Warren assumes that the government can invest effectively. This is no doubt true in theory, but, in my view, the evidence doesn’t support it. In my view, there is nothing correlated with high inflation rates so well as high budget deficits. There are a number of possible reasons for this, but the most compelling to me is that government tends not to spend money effectively.
Warren has a level of optimism about the United States that I don’t share. He is not particularly worried about the dollar. He thinks that the world demand for dollar assets is firmly grounded. By contrast, I think the dollar could tank at any time and, if that happened, I think it would be very damaging for the typical American and I don’t think there would be any countervailing forces pushing towards dollar strength. The US economy is unviable in the realm of international trade and a big decline in the dollar (let’s say 50% over two years) would not make it substantially more viable. The only immediate consequence would be a huge increase in the dollar price of oil, and our demand for oil is mostly inelastic. Warren underplays the oil/commodities angle, in my view, but he does recognize that the true costs of perceived budget irresponsibility would be a run-up of oil and commodity prices, and he favors pursuing an aggressive energy policy.

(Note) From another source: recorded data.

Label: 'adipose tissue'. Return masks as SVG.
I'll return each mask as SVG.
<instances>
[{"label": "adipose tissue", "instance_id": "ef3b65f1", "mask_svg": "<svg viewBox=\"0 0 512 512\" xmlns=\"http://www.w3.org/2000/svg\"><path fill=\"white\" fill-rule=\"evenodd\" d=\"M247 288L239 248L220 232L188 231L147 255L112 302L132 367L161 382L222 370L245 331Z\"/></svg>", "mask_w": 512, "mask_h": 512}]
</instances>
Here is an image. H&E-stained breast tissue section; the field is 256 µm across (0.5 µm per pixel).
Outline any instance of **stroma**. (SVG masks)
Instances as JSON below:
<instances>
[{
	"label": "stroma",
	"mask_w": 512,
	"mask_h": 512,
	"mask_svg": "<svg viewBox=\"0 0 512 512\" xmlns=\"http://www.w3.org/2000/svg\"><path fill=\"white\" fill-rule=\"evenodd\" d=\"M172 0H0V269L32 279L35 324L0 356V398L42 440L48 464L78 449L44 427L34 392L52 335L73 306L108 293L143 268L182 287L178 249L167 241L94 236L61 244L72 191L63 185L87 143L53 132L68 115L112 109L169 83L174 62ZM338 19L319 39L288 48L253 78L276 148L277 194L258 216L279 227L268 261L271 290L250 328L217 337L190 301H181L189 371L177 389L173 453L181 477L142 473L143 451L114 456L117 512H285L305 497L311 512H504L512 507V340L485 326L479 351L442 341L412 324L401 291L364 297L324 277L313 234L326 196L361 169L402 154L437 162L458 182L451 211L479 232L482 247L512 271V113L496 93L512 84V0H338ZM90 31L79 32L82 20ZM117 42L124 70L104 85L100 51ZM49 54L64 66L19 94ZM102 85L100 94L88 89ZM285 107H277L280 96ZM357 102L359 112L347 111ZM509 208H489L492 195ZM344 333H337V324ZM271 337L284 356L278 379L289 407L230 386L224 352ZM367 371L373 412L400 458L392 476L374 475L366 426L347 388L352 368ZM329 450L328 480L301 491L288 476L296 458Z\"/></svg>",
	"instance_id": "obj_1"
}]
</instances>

I’m beginning to have doubts on the wisdom of running large deficits for extended periods. I will have a blog about this in the next couple of weeks. Essentially, my thinking is that the economic case for running very high deficits in the US over the next seven years or so is weakly better than the economic case for running moderate deficits. There are also, however, political risks to running high deficits for extended periods, and I think these move the pendulum away from the “very high deficit” policy. I’ll have more on this in a later blog. For his part, Warren does seem to recognize the dangers of big governments — he notes that, too often, governments equate “very high deficit spending” with “big expansion of government”, when in fact aggressive tax breaks (like his plan to temporarily kill the payroll tax) work at least as well.
Fisher Black encouraged students to “imagine a world without money”. Money often clouds thinking and prevents people from seeing through to the underlying reality. At the end of the day, an economy is only as good as its underlying production functions. Warren, I think, believes that improving an economy’s long-term levels of human capital, physical capital, and technology are the really important things, and we often lose sight of these calls by introducing somewhat muddled thinking about money and government finance.
Warren says that we “don’t owe China anything more than a bank statement.” He thinks default to foreign lenders unlikely and unnecessary, and argues that these debts are mostly numbers in an account until foreigners convert them into real assets or real goods and services, which requires a willing seller. Warren implies that the debt to the Chinese will be inflated away to some extent, but he underplays the cost of this inflation to the rest of the economy. I find his attitudes here, as in many other areas, a bit too cavalier. For example, he implies that the entitlement crisis is overstated because, when push comes to shove, the government can always fund Social Security or Medicare at any level it desires just by printing a check. The problem, though, is that entitlement benefits can’t be inflated away — they require a real transfer in purchasing power. Warren recognizes this fact, but underplays it to support his broader argument that there is no use pretending that we have to pay for things like entitlement programs with taxes or borrowing, when in fact we have many more degrees of freedom than that. We can choose to pay for programs with any combination of an inflation tax, a real tax, or borrowing, and the exact amount that we “pay” for the programs will in reality be determined by how much that add to or subtract from our broader societal capabilities.